== Texte fourni ==
Félicien MonnierEditorial
La Nation n° 2195 25 février 2022

La semaine dernière, la Suisse aurait envisagé, en cas d’invasion de l’Ukraine, de prendre des sanctions contre la Russie. Lâchée par la RTS sur son site le 19 février 2022, l’information ne provient pas de la Confédération, mais du Premier ministre belge la divulguant à la sortie d’une rencontre entre l’Union européenne et ses «partenaires». Le Secrétariat d’Etat à l’économie a seulement confirmé l’existence de contacts avec certains pays. Il ne s’agirait que d’échanger des informations. Il a en outre ajouté que les mesures suisses ne seraient pas concomitantes à celles des autres pays. Soit le SECO n’en dit pas assez, soit le Belge en dit trop. La deuxième possibilité est plus probable. A l’heure où nous mettons sous presse, la tendance serait à ne pas prendre de sanctions.

Récemment confronté à Micheline Calmy-Rey au micro de Forum, nous ne sommes tombé d’accord que sur le fait que la neutralité pouvait constituer un atout diplomatique pour la Confédération. Tout nous divisait dès qu’on abordait son application concrète. Pour Mme Calmy-Rey, la neutralité nous interdit de participer à un conflit interétatique, mais nous impose le devoir de rappeler les belligérants au respect du droit humanitaire et des droits de l’Homme. Elle nous autoriserait, dans une perspective nous étant propre, à prendre des sanctions.

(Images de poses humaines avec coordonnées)
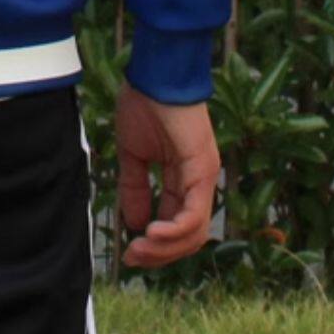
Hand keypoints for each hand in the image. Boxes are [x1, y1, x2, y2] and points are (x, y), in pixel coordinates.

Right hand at [115, 82, 219, 267]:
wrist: (153, 74)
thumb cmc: (144, 104)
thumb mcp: (133, 153)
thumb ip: (135, 187)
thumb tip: (135, 222)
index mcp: (183, 177)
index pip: (176, 223)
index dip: (154, 244)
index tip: (128, 253)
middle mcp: (199, 181)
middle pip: (189, 236)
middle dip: (160, 253)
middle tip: (132, 259)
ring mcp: (205, 177)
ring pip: (195, 232)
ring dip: (166, 248)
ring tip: (140, 248)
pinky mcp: (203, 170)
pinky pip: (195, 214)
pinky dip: (174, 230)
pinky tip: (152, 233)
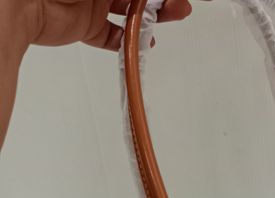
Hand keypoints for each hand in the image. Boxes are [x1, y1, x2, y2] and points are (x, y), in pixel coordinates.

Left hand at [30, 0, 192, 51]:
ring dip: (151, 18)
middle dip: (160, 1)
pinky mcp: (85, 27)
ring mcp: (92, 4)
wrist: (22, 2)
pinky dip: (129, 43)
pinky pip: (112, 37)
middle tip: (179, 6)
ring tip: (169, 20)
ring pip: (129, 12)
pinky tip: (143, 44)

== Travail à réaliser ==
Pouvez-vous prolonger l'éditorial sur la neutralité suisse et les sanctions contre la Russie à partir de sa dernière phrase ? La liste n'est d'aucune utilité ici.

== Résultat obtenu ==
Nous considérons au contraire que la neutralité nous interdit de prendre position et d’entraver concrètement la liberté de manœuvre d’un Etat étranger. Il y a une continuité évidente de la prise de sanctions économiques à la guerre interétatique. La guerre hybride, mode actuel de conduite des conflits, mêle en un seul paquet et dans un même objectif mesures économiques de rétorsion, opérations de désinformation, cyberattaques et usage de la force conventionnelle. Dans un tel contexte, la distinction qu’opère Mme Calmy-Rey entre sanctions et guerre d’agression est en réalité artificielle. La seule option s’offrant à la Suisse est de renoncer aux sanctions au même titre qu’elle renonce aux guerres d’agression. En revanche, des sanctions, voire une action militaire, demeurent possibles lorsqu’on est à son tour agressé.

Que penser des mesures visant à empêcher le contournement de sanctions prises par des tiers? C’est ce que la Suisse a fait jusqu’à présent dans le cas ukrainien. Il est impossible de répondre dans l’abstrait, dès lors qu’il se pose un enjeu de réciprocité. Si la Russie prend à son tour des sanctions économiques contre l’Union européenne, la Suisse devrait-elle également assurer qu’elles ne soient pas contournables? Le plus simple semblerait de ne pas participer au jeu des sanctions du tout, d’où qu’elles proviennent. Mais la neutralité est une politique, pas une idéologie. Comme toute politique elle doit poursuivre une finalité.

Aussi faut-il affirmer que les retombées diplomatiques qu’elle offre à la Suisse, comme les bons offices ou la sauvegarde des Conventions de Genève, ne sont pas son but premier. La neutralité a pour fonction de préserver l’unité de la Confédération. Vingt-six cantons suisses, quatre langues, deux confessions majoritaires: ce sont autant de raisons de se diviser. Ajoutons encore les clivages entre la ville et la campagne ou entre la plaine et la montagne. D’autres sont plus culturels. Chacune des régions linguistiques s’inscrit dans la zone d’influence de son grand voisin. Ces voisins pourront à leur tour se diviser.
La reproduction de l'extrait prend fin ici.